Model for document images

vdp · May 10, 2017, 1:55pm

Is there a deep learning model that has been trained on text and document images? Like ImageNet for text? I would like to experiment with projects that do OCR.

jeremy · May 10, 2017, 5:32pm

I’m not sure if it uses DL, but there’s https://github.com/tesseract-ocr/tesseract . They also provide training data. You could use that to train your own model - would be a cool project

vdp · May 10, 2017, 11:06pm

Thanks for the reply. Tesseract doesn’t use DL, I would be interested in a DL solution.

jeremy · May 11, 2017, 3:40am

Just use their training data with a CNN?

vdp · May 11, 2017, 12:34pm

I wouldn’t have a clue on how to do that… I’m currently on Lesson 4.
I find it surprising noone has done this though.

jeremy · May 12, 2017, 10:00pm

I hope by the end of the course you’ll feel able to tackle this. In the meantime, there are projects such as https://github.com/pannous/tensorflow-ocr.

And for more reading: https://github.com/hs105/Deep-Learning-for-OCR

jeremy · May 12, 2017, 10:33pm

h/t @bckenstler I just learnt that there’s a new ‘Tesseract LSTM’ that uses deep learning and is much more accurate

bckenstler · May 12, 2017, 10:51pm

Yes! It’s performs way better than the current official release. Unfortunately, since it’s an alpha build you must build it from source, it can be a pain to compile.

You can find the full guide here https://github.com/tesseract-ocr/tesseract/wiki/Compiling. I highly recommend you follow along to the two videos linked on that page!

briandalessandro · July 15, 2017, 12:46pm

There is another OCR tool called https://github.com/tmbdev/ocropy, though I don’t have a sense as of now on which is better.

If you want to be more in control of the details, first read this.

https://blogs.dropbox.com/tech/2017/04/creating-a-modern-ocr-pipeline-using-computer-vision-and-deep-learning/

They give a lot of detail on architectures that worked for them. Here is a Keras implementation

github.com

keras-team/keras/blob/master/examples/image_ocr.py

# -*- coding: utf-8 -*-
'''This example uses a convolutional stack followed by a recurrent stack
and a CTC logloss function to perform optical character recognition
of generated text images. I have no evidence of whether it actually
learns general shapes of text, or just is able to recognize all
the different fonts thrown at it...the purpose is more to demonstrate CTC
inside of Keras.  Note that the font list may need to be updated
for the particular OS in use.

This starts off with 4 letter words.  For the first 12 epochs, the
difficulty is gradually increased using the TextImageGenerator class
which is both a generator class for test/train data and a Keras
callback class. After 20 epochs, longer sequences are thrown at it
by recompiling the model to handle a wider image and rebuilding
the word list to include two words separated by a space.

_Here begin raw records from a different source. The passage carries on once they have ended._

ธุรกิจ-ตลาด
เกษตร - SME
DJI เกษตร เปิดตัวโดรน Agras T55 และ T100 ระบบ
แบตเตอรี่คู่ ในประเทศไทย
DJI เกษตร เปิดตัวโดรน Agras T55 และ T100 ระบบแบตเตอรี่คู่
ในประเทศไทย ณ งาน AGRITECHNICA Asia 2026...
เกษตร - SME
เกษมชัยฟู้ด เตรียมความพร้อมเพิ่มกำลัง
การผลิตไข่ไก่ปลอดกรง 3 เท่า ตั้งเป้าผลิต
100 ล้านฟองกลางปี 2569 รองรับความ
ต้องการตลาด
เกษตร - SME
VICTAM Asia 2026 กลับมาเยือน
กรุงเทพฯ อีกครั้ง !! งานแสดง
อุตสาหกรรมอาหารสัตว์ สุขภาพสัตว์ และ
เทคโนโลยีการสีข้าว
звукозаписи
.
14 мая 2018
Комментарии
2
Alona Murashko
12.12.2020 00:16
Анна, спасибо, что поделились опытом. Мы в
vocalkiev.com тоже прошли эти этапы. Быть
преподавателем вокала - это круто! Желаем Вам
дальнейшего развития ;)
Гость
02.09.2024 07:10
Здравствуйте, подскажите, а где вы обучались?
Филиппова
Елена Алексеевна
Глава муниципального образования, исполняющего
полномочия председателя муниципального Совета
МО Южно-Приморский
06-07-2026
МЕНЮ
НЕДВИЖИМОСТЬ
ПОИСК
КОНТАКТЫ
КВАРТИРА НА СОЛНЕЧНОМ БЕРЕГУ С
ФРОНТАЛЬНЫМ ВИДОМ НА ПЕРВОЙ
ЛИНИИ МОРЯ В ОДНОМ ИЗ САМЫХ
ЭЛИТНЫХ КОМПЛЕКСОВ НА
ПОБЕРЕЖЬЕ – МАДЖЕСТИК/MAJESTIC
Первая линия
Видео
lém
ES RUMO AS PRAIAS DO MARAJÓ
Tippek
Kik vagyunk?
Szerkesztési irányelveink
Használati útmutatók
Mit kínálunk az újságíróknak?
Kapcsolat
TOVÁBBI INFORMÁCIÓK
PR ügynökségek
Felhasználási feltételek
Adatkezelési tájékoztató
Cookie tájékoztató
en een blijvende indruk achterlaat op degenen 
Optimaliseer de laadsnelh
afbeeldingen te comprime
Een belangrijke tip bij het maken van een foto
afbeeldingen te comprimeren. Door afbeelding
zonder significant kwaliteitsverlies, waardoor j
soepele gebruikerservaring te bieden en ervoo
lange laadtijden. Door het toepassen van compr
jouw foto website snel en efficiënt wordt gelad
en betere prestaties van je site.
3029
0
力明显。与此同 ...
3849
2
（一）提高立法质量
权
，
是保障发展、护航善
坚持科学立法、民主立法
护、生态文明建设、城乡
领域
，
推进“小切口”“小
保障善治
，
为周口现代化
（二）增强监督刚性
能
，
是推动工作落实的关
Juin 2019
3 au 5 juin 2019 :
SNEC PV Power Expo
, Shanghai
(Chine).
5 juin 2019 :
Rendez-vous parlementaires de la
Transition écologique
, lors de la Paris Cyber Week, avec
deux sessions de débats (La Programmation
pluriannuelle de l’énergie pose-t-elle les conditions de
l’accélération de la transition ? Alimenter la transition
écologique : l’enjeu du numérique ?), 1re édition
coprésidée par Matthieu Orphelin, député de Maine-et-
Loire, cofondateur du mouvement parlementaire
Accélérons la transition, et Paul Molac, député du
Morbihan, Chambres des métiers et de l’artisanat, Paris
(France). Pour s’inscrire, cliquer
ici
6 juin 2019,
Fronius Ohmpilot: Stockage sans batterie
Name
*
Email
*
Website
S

The table below shows normalized edit distance values. Theano uses
a slightly different CTC implementation, hence the different results.

            Norm. ED

This file has been truncated. show original

I’m working on an OCR project myself and am only in the research phase. If you make any progress, I’d love to learn from you (and I’d be equally happy to share my notes).

vdp · November 3, 2017, 5:33pm

Bump!

maith · February 27, 2018, 4:39pm

I’m working on an ocr project as well. I can recognise words pretty well now using CNN+LSTM+CTC however I would like to segment lines of text now. I’ve been trying to implement this method in the following research paper https://arxiv.org/pdf/1704.08628.pdf (Without the 2D LSTM to start), however I am struggling to even get the basic network working as its a FCN I’m not sure how to structure the output in keras/tensorflow. Is anyone able to help ?